Okadaic acid (OKA), a polyether C38
fatty acid toxin extracted from a black sponge Hallichondria okadaii, is a potent and selective inhibitor of
protein phosphatase, PP1 and PP2A. OKA has been proved to be a powerful probe for studying the various regulatory mechanisms and neurotoxicity. Because of its property to inhibit
phosphatase activity, OKA is associated with
protein phosphorylation; it is implicated in hyperphosphorylation of tau and in later stages causes Alzhiemer's disease (AD)-like pathology. AD is a progressive
neurodegenerative disorder, pathologically characterized by extracellular
amyloid beta (Aβ) plaques and intracellular neurofibrillary tangles (NFTs). The density of tau tangles in AD pathology is associated with
cognitive dysfunction. Recent studies have highlighted the importance of
serine/
threonine protein phosphatases in many processes including apoptosis and neurotoxicity. Although OKA causes neurotoxicity by various pathways, the exact mechanism is still not clear. The activation of major
kinases, such as Ser/Thr, MAPK, ERK, PKA, JNK, PKC,
CaMKII,
Calpain, and GSK3β, in neurons is associated with AD pathology.
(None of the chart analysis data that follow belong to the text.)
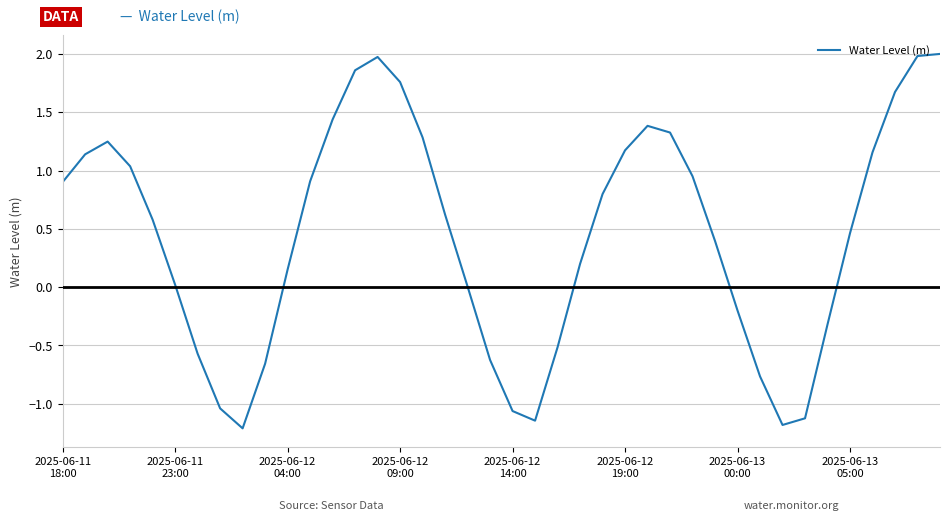

What is the minimum value shown in the chart?

-1.2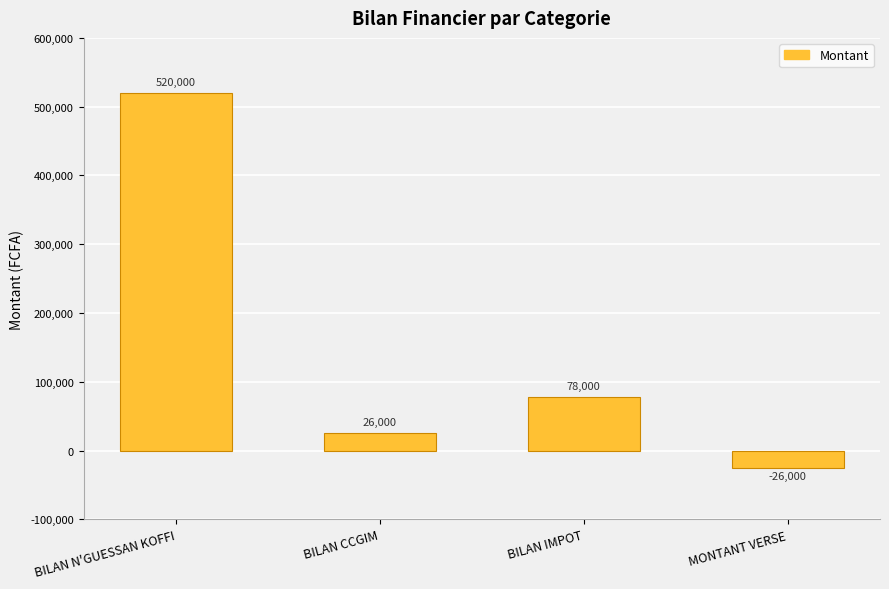

At which category does the chart reach its minimum across all series?

MONTANT VERSE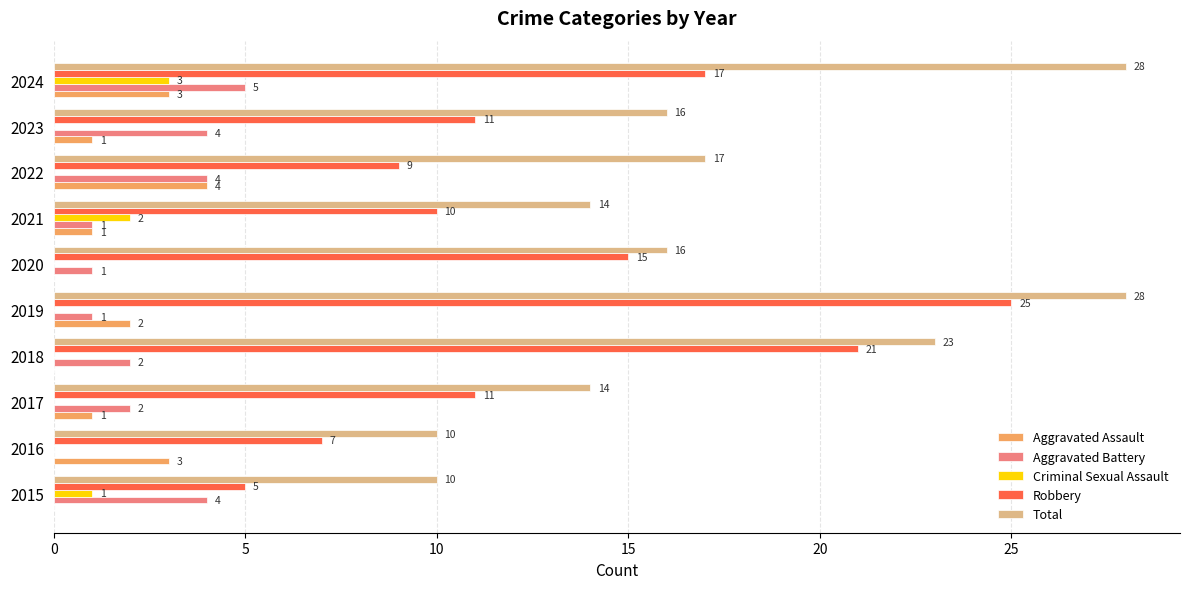

Between 2022 and 2023, which series saw the biggest shift?

Aggravated Assault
These
kinases, associated with abnormal hyperphosphorylation of tau, suggest that the cascade of these
kinases could exclusively be involved in the pathogenesis of AD. The activity of
serine/
threonine protein phosphatases needs extensive study as these
enzymes are potential targets for novel
therapeutics with applications in many diseases including
cancer, inflammatory diseases, and neurodegeneration. There is a need to pay ample attention on
MAPK kinase pathways in AD, and OKA can be a better tool to study cellular and molecular mechanism for AD pathology. This review elucidates the regulatory mechanism of PP2A and
MAPK kinase and their possible mechanisms involved in OKA-induced apoptosis, neurotoxicity, and AD-like pathology.